• [Exercises]:
1: In the exhibition review, what materials is The Before Lands built from?
2: Please translate this sentence from the exhibition review into Spanish: "The whole construction is lit with tiny 12-volt lights."

• [Document excerpt]:
+ + + + +

Peter Madden and Rohan Wealleans are some of the exceptions along with and Bruce Conner and Bootsy Colins. It took me a few days to distillate my experience of the exhibition, My Own Private Idealogue at Gertrude Contemporary Art Space. In many ways it was similar to so many exhibitions that I’ve seen recently, artists creating their own miniature worlds full of tiny details. Scatter style with collages made found materials. But this had something more, more personal, more obsessive, more funk. Funk was first used to describe art in the 1960s in San Francisco (Peter Selz, Funk, University Art Museum, University of Calif., Berkeley, 1967).

Joanna Langford has The Before Lands (2009) in the front room. A huge tower supplied with power cables from small adjacent towers. There are lots of tiny stairways and ladders leading up the different levels of the tower. The whole thing is delicately constructed with recycled shopping bags, bamboo skewers and cardboard. The whole construction is lit with tiny 12-volt lights.

+ + + + +

• [Extracted records]:

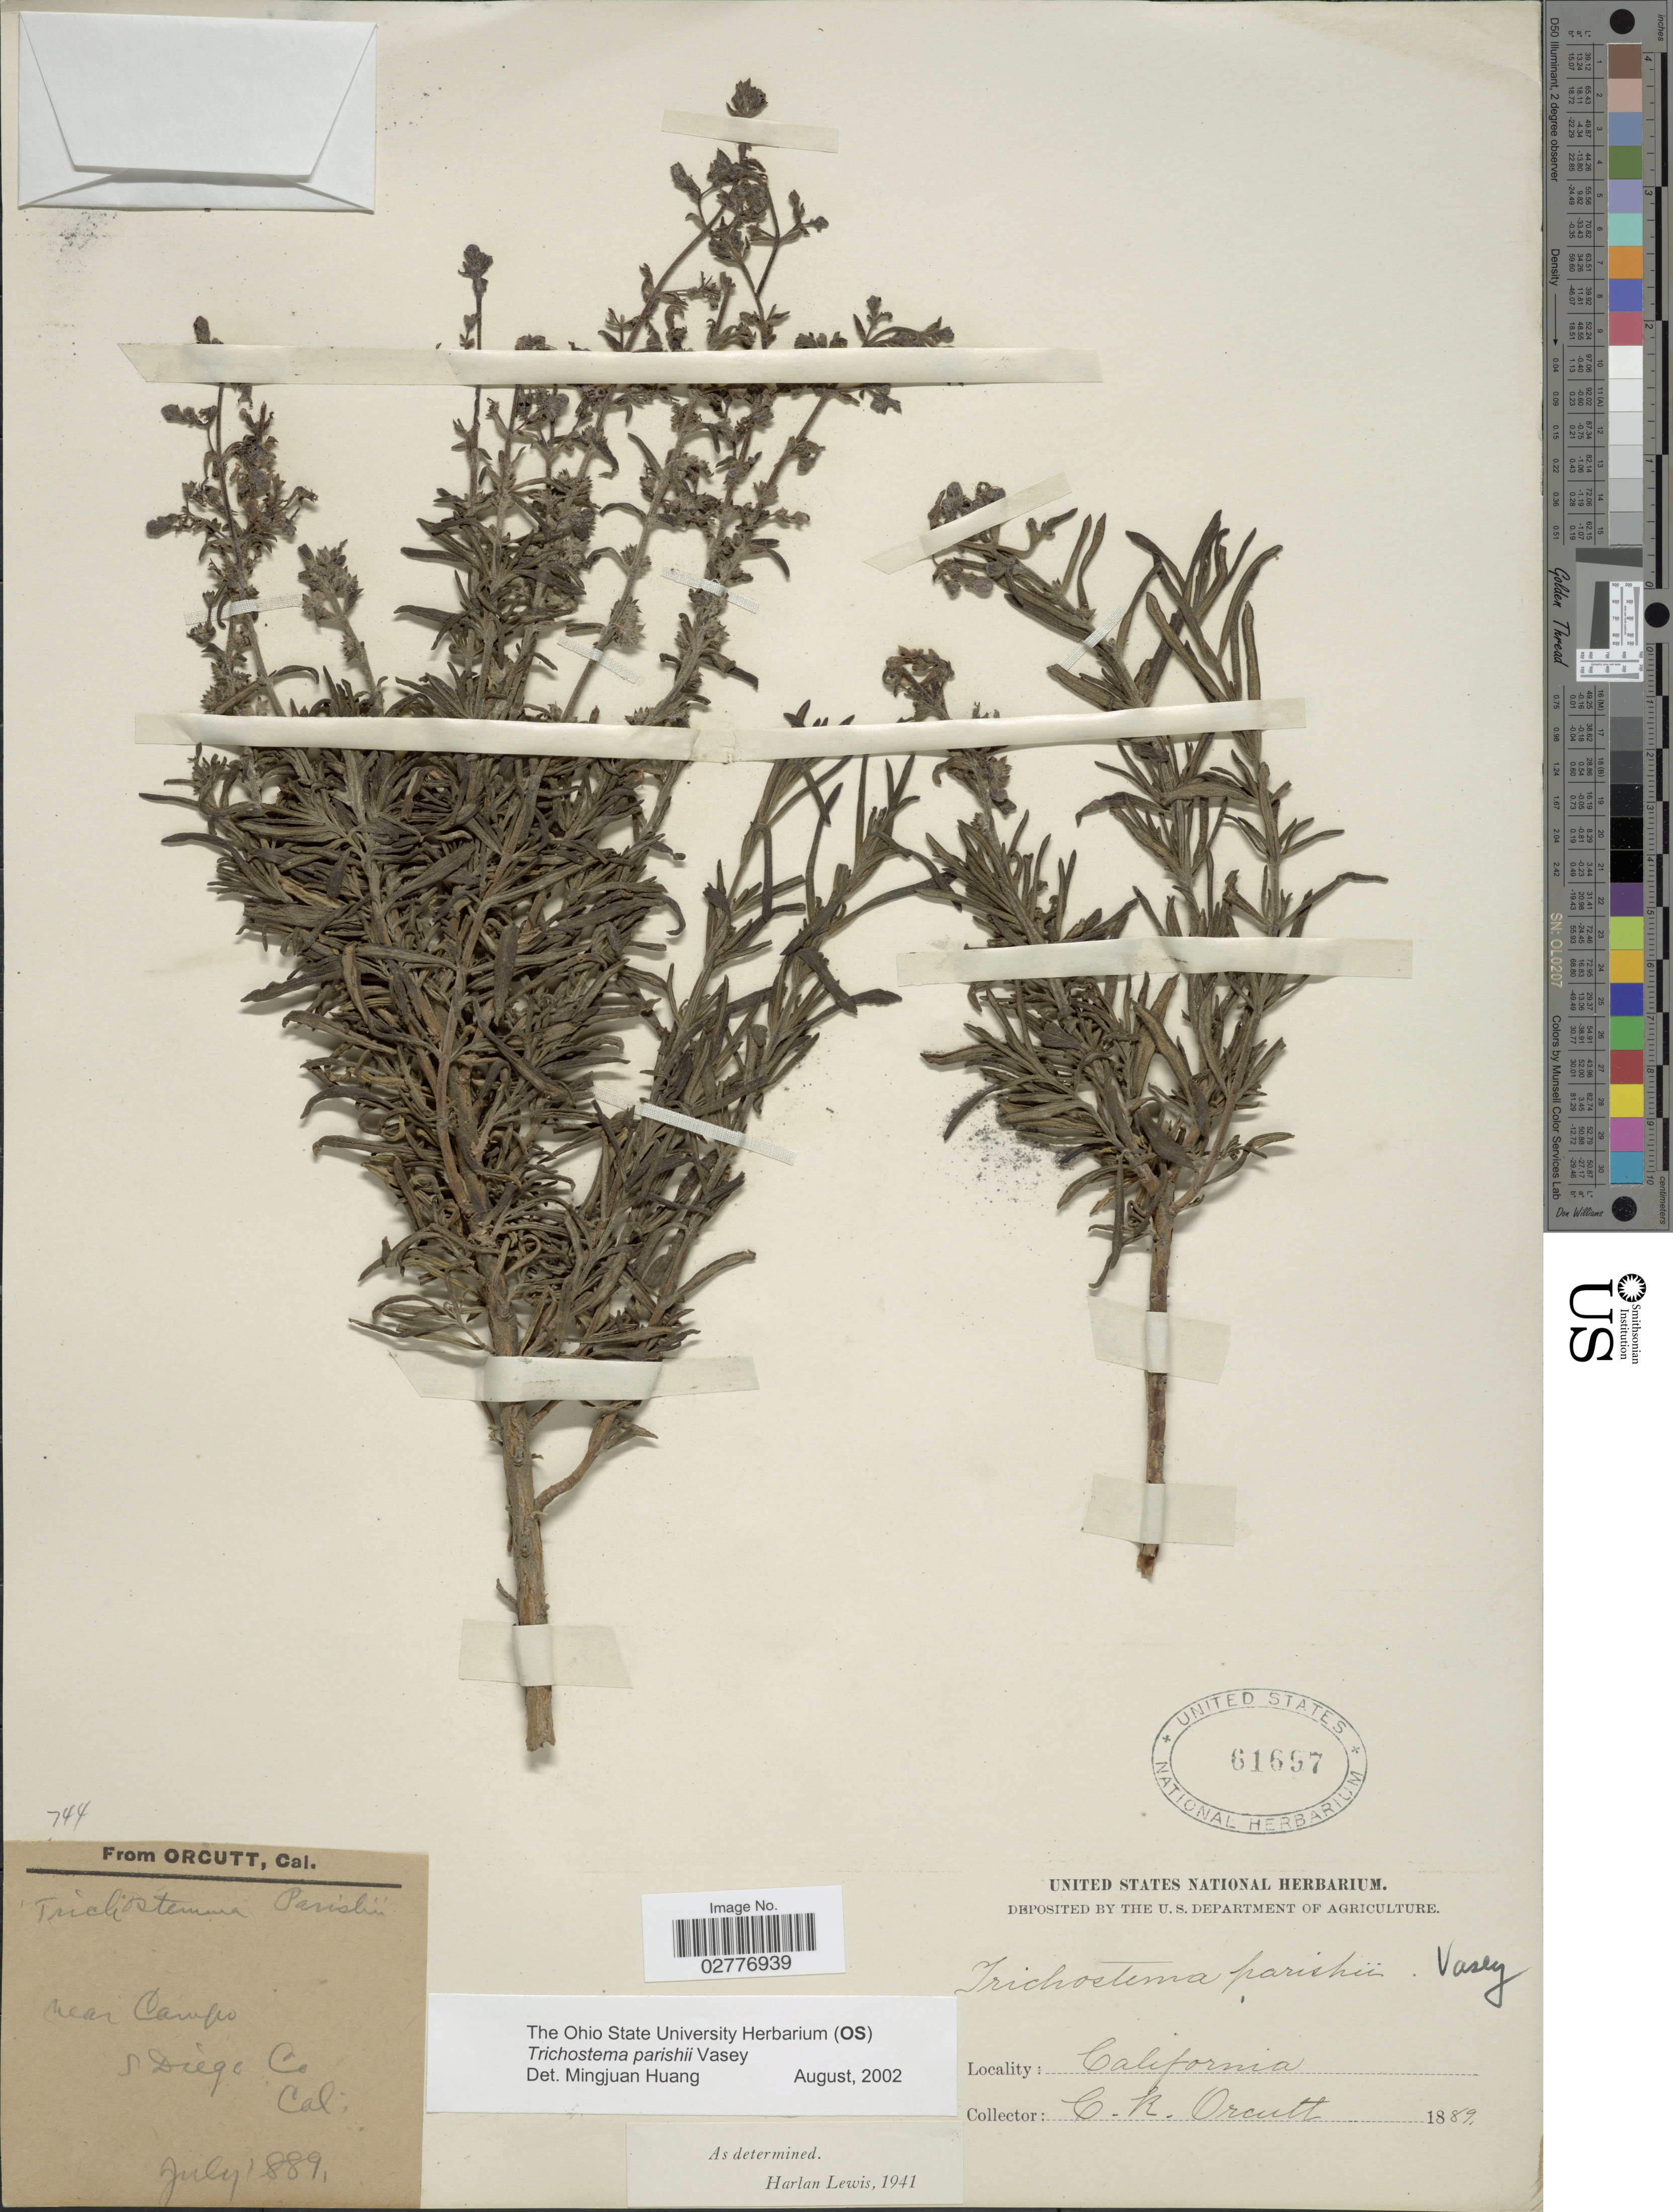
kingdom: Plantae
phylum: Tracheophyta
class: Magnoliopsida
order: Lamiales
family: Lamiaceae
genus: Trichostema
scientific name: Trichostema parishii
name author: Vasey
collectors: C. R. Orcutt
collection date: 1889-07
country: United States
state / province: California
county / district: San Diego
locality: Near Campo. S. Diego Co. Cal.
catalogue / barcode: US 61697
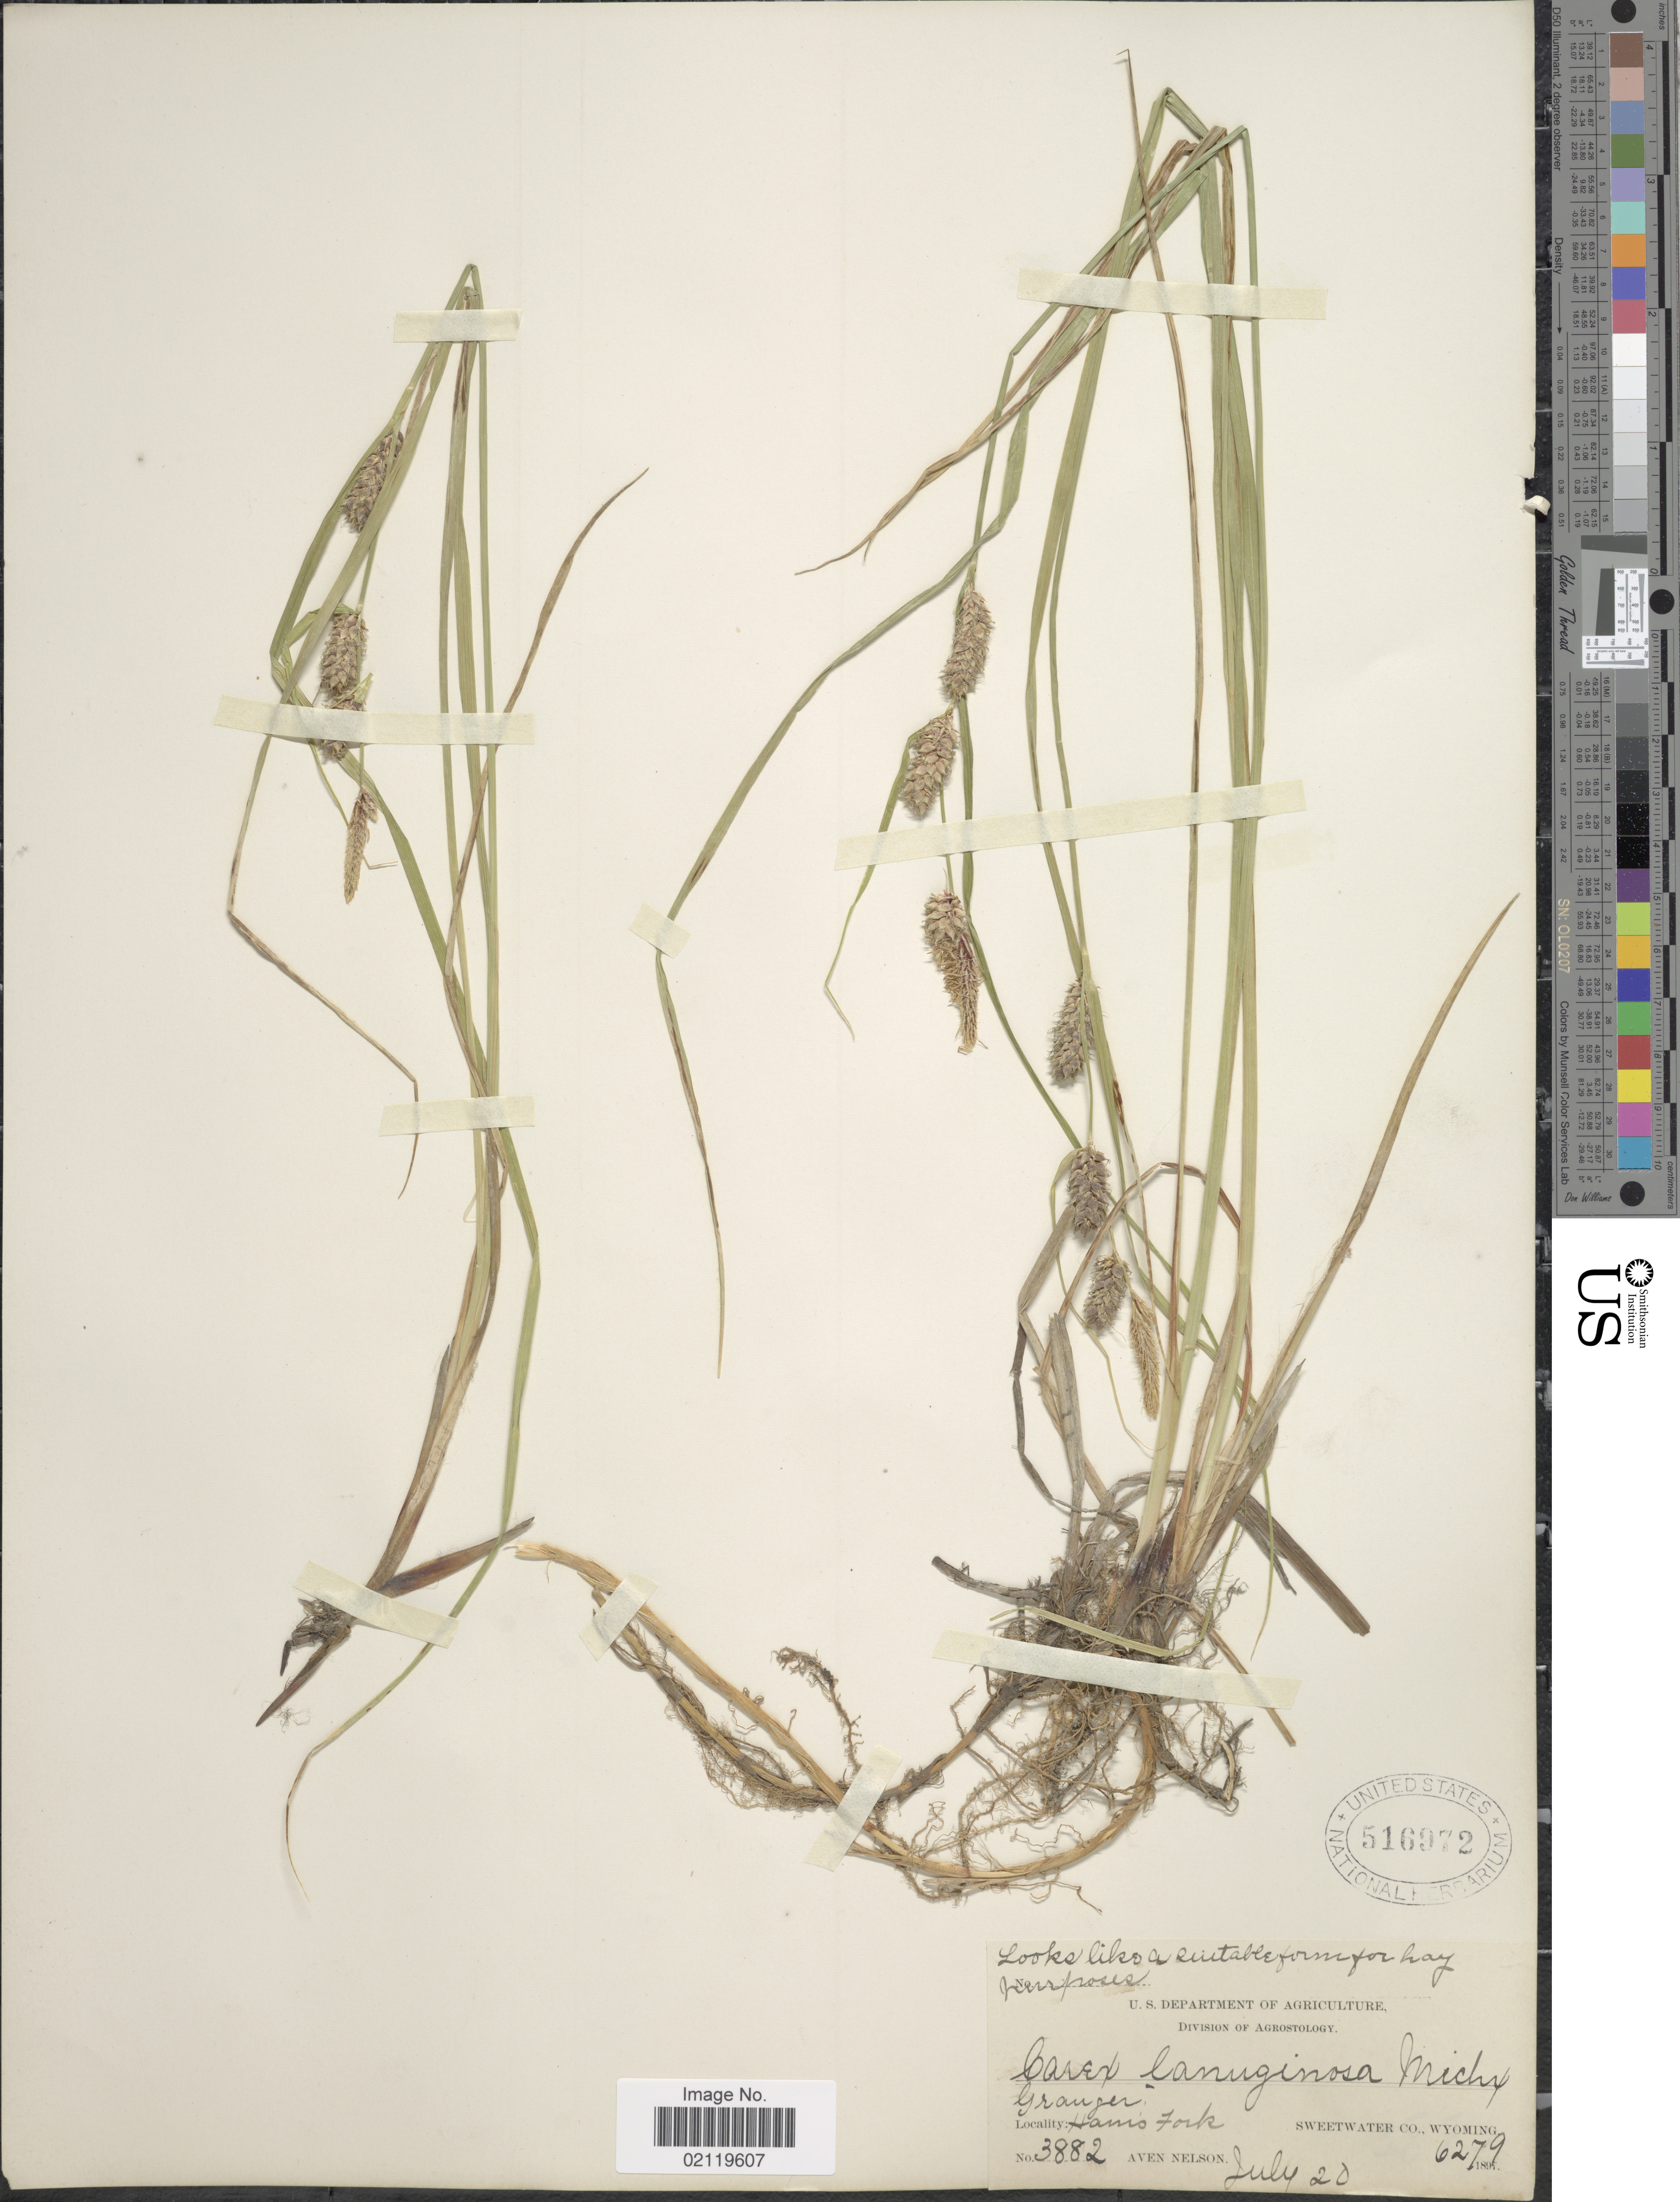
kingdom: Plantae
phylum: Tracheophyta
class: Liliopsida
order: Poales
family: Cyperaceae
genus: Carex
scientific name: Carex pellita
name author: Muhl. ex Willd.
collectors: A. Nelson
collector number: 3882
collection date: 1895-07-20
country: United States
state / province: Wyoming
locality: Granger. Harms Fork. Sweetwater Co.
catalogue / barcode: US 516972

+ + + + +

• [Results]:
1: Recycled shopping bags, bamboo skewers and cardboard.

2: Toda la construcción está iluminada con diminutas luces de 12 voltios.